Quantum dynamical response prediction faces computational bottlenecks and strong data dependency due to high-dimensional Hilbert-space evolution, while ensuring physical consistency remains challenging. To address this, we propose the Chain of KANs architecture: a time-causal chain of Kolmogorov–Arnold Networks (KANs) integrated with an Ehrenfest-theorem-based physics-informed loss function, enabling interpretable and mathematically rigorous modeling of quantum time evolution. Compared to benchmark models such as temporal convolutional networks (TCNs), our method achieves superior accuracy using only 200 training samples—just 5.4% of the TCN’s requirement—significantly reducing data demand. Moreover, it effectively suppresses spurious oscillations, enhancing generalization and enforcing strict adherence to quantum mechanical constraints. This work establishes a novel paradigm for high-fidelity, small-data quantum dynamical modeling.
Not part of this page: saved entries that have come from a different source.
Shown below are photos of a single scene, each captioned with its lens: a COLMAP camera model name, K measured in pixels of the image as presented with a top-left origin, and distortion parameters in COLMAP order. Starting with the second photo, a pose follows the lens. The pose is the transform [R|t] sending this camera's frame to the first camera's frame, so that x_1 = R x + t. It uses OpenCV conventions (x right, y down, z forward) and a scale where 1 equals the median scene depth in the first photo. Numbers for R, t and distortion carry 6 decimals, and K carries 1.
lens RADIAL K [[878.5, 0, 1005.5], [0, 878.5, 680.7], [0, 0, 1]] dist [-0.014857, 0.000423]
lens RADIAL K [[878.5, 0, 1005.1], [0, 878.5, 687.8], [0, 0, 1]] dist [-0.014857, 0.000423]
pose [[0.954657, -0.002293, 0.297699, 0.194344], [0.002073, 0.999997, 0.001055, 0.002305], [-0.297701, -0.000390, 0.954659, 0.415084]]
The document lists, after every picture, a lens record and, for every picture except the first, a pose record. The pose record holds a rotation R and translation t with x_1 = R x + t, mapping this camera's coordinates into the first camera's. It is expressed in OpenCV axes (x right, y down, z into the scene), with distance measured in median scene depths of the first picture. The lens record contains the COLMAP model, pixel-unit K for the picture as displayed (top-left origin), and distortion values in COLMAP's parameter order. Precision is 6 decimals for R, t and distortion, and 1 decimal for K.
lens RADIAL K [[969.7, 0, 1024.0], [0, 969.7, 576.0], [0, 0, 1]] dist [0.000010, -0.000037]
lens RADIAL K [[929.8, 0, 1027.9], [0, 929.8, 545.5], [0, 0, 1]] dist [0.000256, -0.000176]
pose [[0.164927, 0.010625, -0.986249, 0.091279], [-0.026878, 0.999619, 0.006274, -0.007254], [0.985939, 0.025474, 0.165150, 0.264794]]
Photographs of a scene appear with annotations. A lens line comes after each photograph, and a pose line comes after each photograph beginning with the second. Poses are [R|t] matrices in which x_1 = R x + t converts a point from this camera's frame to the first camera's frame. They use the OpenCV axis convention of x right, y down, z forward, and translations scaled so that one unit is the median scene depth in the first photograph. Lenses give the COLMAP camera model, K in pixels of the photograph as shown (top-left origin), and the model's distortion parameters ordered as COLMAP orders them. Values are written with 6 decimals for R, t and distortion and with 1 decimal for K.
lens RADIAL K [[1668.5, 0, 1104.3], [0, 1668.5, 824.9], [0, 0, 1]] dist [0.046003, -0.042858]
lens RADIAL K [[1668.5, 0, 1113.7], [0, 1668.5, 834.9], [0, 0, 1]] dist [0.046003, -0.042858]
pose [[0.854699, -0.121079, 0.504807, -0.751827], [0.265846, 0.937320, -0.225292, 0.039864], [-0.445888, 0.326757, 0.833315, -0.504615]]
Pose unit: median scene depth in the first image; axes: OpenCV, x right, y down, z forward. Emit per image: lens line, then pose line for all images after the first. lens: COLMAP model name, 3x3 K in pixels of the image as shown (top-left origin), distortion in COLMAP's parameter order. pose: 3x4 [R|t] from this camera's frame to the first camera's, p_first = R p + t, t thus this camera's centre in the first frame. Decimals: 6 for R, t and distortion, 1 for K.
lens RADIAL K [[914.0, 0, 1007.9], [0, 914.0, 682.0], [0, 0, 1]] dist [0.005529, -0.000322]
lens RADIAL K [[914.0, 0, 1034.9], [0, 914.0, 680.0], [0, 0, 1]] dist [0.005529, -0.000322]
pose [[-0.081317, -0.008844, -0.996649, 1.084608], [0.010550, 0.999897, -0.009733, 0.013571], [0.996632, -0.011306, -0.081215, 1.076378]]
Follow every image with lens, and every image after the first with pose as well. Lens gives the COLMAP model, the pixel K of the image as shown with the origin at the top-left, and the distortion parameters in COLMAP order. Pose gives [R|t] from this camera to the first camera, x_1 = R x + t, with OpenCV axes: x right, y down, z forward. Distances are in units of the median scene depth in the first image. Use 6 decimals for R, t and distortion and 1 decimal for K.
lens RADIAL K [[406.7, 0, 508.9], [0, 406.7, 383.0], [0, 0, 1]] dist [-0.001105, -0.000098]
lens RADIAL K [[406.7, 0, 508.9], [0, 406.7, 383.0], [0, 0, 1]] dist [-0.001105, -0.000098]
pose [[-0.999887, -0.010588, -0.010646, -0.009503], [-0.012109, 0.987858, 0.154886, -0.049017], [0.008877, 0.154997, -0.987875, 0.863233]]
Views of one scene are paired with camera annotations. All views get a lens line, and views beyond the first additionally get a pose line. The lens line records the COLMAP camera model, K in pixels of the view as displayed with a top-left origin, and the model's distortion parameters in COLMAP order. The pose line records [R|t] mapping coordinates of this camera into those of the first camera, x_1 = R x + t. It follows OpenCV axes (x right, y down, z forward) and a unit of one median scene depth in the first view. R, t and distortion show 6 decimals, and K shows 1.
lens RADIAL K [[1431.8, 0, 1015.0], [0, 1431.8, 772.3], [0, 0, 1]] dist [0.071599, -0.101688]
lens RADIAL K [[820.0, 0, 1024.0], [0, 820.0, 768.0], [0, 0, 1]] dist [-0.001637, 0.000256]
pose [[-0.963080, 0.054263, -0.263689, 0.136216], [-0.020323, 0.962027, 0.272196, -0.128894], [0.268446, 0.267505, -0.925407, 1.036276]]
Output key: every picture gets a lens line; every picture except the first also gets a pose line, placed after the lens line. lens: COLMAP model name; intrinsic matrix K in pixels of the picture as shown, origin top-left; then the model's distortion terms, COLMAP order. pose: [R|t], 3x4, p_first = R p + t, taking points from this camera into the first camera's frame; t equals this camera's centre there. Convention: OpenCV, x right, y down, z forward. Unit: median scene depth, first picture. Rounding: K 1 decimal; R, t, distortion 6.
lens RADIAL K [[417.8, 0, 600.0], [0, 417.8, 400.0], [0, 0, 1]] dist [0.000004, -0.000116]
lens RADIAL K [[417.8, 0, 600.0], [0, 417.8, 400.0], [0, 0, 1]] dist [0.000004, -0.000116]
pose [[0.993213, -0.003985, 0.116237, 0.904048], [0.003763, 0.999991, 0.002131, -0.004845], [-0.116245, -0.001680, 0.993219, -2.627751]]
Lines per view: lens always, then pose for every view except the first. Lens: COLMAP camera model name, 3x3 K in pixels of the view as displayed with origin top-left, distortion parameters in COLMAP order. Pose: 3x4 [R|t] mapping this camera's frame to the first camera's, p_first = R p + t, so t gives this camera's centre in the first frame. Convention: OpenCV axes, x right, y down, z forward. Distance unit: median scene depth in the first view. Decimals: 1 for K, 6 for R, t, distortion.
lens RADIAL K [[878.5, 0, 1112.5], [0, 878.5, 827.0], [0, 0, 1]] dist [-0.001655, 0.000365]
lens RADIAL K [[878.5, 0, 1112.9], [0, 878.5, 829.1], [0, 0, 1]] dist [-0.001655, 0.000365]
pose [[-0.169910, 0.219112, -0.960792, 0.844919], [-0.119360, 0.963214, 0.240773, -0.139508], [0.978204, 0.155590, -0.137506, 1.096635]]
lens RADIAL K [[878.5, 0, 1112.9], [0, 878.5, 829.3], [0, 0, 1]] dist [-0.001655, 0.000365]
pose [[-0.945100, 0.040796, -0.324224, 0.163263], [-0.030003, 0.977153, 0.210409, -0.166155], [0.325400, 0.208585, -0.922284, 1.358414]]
The prediction of quantum dynamical responses lies at the heart of modern physics. Yet, modeling these time-dependent behaviors remains a formidable challenge because quantum systems evolve in high-dimensional Hilbert spaces, often rendering traditional numerical methods computationally prohibitive. While large language models have achieved remarkable success in sequential prediction, quantum dynamics presents a fundamentally different challenge: forecasting the entire temporal evolution of quantum systems rather than merely the next element in a sequence. Existing neural architectures such as recurrent and convolutional networks often require vast training datasets and suffer from spurious oscillations that compromise physical interpretability. In this work, we introduce a fundamentally new approach: Kolmogorov Arnold Networks (KANs) augmented with physics-informed loss functions that enforce the Ehrenfest theorems. Our method achieves superior accuracy with significantly less training data: it requires only 5.4 percent of the samples (200) compared to Temporal Convolution Networks (3,700). We further introduce the Chain of KANs, a novel architecture that embeds temporal causality directly into the model design, making it particularly well-suited for time series modeling. Our results demonstrate that physics-informed KANs offer a compelling advantage over conventional black-box models, maintaining both mathematical rigor and physical consistency while dramatically reducing data requirements.